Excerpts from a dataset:
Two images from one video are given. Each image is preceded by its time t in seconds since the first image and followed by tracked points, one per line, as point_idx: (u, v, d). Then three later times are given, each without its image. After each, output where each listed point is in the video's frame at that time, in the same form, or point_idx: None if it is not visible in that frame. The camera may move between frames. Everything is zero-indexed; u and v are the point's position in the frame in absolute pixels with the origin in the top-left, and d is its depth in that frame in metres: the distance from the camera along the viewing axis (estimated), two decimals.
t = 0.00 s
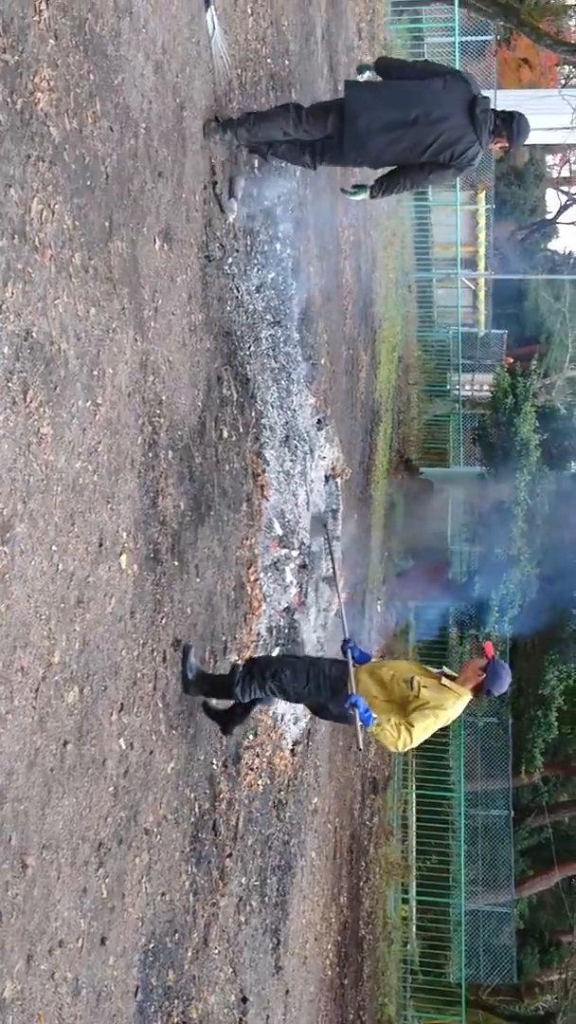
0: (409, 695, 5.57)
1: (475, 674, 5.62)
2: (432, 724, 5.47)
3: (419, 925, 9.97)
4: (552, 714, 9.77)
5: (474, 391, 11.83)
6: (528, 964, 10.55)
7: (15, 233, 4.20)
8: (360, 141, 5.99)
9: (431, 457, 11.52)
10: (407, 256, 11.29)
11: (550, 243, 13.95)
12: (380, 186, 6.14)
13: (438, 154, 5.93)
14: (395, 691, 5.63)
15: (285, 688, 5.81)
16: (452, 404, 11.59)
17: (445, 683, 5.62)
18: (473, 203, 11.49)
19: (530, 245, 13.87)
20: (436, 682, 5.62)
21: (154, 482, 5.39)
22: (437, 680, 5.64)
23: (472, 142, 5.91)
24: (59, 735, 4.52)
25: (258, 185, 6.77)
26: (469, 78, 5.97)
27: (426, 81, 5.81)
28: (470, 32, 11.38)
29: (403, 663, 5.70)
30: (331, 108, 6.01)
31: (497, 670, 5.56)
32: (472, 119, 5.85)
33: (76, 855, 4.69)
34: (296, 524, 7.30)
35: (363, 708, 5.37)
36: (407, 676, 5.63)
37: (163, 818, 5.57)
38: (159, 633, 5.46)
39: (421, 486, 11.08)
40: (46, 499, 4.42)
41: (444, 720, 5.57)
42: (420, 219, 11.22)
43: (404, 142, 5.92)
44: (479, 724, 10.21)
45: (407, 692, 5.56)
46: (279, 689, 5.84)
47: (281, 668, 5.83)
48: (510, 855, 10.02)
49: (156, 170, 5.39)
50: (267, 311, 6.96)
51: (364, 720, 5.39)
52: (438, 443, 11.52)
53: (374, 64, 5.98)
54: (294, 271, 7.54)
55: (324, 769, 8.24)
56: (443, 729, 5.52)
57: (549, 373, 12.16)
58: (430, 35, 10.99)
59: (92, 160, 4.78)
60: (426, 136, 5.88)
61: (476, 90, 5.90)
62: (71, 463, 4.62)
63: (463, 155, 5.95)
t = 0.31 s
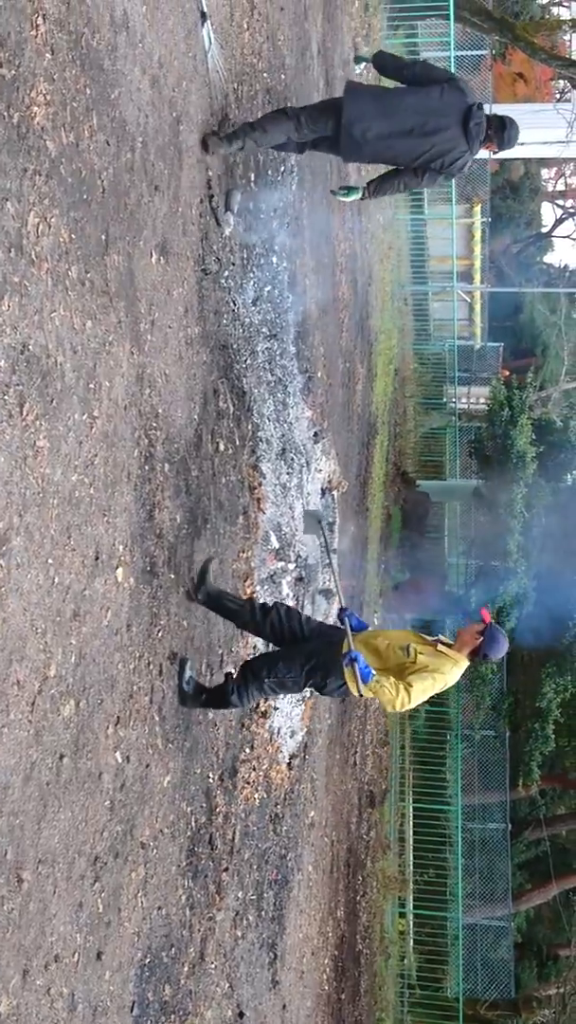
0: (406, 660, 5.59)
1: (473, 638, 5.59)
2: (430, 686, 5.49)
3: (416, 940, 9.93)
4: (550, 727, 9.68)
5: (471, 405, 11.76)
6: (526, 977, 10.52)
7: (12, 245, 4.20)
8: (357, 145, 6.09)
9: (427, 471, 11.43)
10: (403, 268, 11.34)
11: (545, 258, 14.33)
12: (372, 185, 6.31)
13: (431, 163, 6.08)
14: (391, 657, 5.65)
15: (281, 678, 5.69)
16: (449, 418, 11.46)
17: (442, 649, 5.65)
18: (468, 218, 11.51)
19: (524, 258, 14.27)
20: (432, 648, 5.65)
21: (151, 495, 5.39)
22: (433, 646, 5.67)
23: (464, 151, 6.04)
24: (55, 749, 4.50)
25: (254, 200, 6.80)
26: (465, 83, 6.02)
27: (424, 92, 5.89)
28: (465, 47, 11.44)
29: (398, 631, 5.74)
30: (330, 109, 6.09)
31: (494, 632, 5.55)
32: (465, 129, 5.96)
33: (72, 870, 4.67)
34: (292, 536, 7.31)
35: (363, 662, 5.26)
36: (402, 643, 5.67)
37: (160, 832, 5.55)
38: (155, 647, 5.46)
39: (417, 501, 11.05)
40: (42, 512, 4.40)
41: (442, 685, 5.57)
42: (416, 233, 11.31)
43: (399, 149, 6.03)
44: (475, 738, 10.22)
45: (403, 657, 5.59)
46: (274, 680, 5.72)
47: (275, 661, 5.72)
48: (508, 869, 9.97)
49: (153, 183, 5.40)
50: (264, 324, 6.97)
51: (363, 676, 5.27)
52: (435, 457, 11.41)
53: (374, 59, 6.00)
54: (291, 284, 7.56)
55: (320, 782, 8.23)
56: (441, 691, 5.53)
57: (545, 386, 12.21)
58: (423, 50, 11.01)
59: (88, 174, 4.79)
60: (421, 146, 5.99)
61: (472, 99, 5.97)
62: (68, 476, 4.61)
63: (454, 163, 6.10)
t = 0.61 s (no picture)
0: (408, 606, 5.66)
1: (471, 586, 5.75)
2: (432, 632, 5.56)
3: (412, 951, 9.90)
4: (545, 737, 9.67)
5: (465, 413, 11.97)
6: (523, 989, 10.53)
7: (7, 257, 4.21)
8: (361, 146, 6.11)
9: (422, 480, 11.53)
10: (398, 280, 11.32)
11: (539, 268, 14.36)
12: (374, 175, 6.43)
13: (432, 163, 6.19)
14: (393, 604, 5.70)
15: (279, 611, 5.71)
16: (444, 428, 11.66)
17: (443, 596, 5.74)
18: (463, 228, 11.49)
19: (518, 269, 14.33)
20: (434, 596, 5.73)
21: (146, 506, 5.40)
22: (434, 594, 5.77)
23: (464, 150, 6.16)
24: (51, 760, 4.49)
25: (249, 211, 6.84)
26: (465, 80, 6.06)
27: (425, 94, 5.95)
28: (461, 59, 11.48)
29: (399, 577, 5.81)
30: (338, 88, 6.06)
31: (493, 582, 5.76)
32: (466, 129, 6.06)
33: (67, 882, 4.65)
34: (288, 548, 7.35)
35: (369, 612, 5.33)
36: (404, 590, 5.73)
37: (155, 844, 5.54)
38: (150, 657, 5.46)
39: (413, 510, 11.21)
40: (37, 523, 4.40)
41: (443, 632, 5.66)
42: (411, 243, 11.25)
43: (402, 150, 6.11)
44: (471, 749, 10.21)
45: (406, 603, 5.65)
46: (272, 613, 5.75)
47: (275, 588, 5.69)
48: (504, 879, 9.95)
49: (148, 195, 5.42)
50: (259, 335, 6.99)
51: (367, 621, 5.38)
52: (431, 467, 11.51)
53: (376, 52, 5.90)
54: (286, 295, 7.58)
55: (316, 793, 8.22)
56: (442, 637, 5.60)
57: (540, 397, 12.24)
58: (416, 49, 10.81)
59: (84, 187, 4.80)
60: (423, 146, 6.10)
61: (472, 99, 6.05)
62: (63, 487, 4.61)
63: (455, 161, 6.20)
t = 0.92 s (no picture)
0: (406, 564, 5.81)
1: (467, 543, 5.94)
2: (434, 587, 5.69)
3: (408, 961, 9.89)
4: (542, 745, 9.56)
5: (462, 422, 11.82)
6: (519, 998, 10.47)
7: (3, 268, 4.20)
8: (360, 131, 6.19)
9: (418, 489, 11.64)
10: (394, 289, 11.35)
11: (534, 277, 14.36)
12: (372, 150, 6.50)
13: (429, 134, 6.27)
14: (391, 565, 5.85)
15: (279, 554, 5.56)
16: (440, 436, 11.67)
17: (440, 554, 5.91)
18: (458, 240, 11.73)
19: (514, 278, 14.36)
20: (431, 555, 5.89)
21: (142, 515, 5.40)
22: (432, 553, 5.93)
23: (458, 117, 6.23)
24: (46, 770, 4.48)
25: (245, 221, 6.86)
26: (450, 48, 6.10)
27: (416, 68, 6.00)
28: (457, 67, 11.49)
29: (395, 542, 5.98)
30: (331, 76, 6.10)
31: (489, 538, 5.93)
32: (458, 98, 6.12)
33: (62, 892, 4.64)
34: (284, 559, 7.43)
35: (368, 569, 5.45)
36: (401, 552, 5.89)
37: (150, 853, 5.53)
38: (146, 667, 5.46)
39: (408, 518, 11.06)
40: (33, 532, 4.39)
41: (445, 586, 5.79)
42: (406, 252, 11.24)
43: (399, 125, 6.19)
44: (467, 758, 10.22)
45: (404, 562, 5.80)
46: (271, 557, 5.56)
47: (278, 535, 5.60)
48: (500, 888, 9.96)
49: (144, 205, 5.43)
50: (255, 345, 7.01)
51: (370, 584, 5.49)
52: (427, 475, 11.60)
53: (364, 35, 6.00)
54: (282, 304, 7.59)
55: (312, 802, 8.22)
56: (443, 592, 5.74)
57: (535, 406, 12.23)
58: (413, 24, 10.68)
59: (80, 196, 4.80)
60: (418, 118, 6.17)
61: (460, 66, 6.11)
62: (59, 497, 4.61)
63: (450, 129, 6.28)
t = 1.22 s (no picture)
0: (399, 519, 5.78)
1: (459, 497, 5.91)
2: (428, 531, 5.63)
3: (406, 968, 9.90)
4: (539, 751, 9.62)
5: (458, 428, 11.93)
6: (517, 1006, 10.68)
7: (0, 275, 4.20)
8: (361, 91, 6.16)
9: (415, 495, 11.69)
10: (391, 296, 11.36)
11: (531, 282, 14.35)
12: (375, 120, 6.42)
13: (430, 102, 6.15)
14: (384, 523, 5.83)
15: (271, 522, 5.48)
16: (437, 442, 11.66)
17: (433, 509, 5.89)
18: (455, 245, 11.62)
19: (511, 284, 14.39)
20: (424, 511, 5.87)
21: (139, 522, 5.40)
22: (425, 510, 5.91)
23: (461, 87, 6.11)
24: (43, 777, 4.48)
25: (242, 228, 6.88)
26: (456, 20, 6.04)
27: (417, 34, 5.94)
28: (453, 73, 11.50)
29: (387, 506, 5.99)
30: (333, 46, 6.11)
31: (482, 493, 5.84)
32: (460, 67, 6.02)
33: (59, 900, 4.63)
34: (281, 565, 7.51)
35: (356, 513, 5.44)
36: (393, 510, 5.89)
37: (148, 861, 5.52)
38: (143, 674, 5.45)
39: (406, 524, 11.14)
40: (30, 540, 4.39)
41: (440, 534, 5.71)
42: (403, 259, 11.28)
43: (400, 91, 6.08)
44: (464, 765, 10.17)
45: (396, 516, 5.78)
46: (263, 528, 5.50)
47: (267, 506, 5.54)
48: (497, 894, 9.93)
49: (141, 212, 5.43)
50: (252, 351, 7.02)
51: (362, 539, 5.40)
52: (424, 482, 11.66)
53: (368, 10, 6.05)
54: (278, 310, 7.60)
55: (309, 809, 8.21)
56: (437, 539, 5.67)
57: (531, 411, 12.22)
58: None
59: (77, 204, 4.81)
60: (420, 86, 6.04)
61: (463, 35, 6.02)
62: (56, 504, 4.61)
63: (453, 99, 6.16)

*Your instructions:* Please give again the lines above between the line holding "24: (55, 749, 4.50)" and the line holding "52: (435, 457, 11.41)", inclusive, exactly as they are and with nothing added.

*Response:*
24: (55, 749, 4.50)
25: (254, 200, 6.80)
26: (465, 83, 6.02)
27: (424, 92, 5.89)
28: (465, 47, 11.44)
29: (398, 631, 5.74)
30: (330, 109, 6.09)
31: (494, 632, 5.55)
32: (465, 129, 5.96)
33: (72, 870, 4.67)
34: (292, 536, 7.31)
35: (363, 662, 5.26)
36: (402, 643, 5.67)
37: (160, 832, 5.55)
38: (155, 647, 5.46)
39: (417, 501, 11.05)
40: (42, 512, 4.40)
41: (442, 685, 5.57)
42: (416, 233, 11.31)
43: (399, 149, 6.03)
44: (475, 738, 10.22)
45: (403, 657, 5.59)
46: (274, 680, 5.72)
47: (275, 661, 5.72)
48: (508, 869, 9.97)
49: (153, 183, 5.40)
50: (264, 324, 6.97)
51: (363, 676, 5.27)
52: (435, 457, 11.41)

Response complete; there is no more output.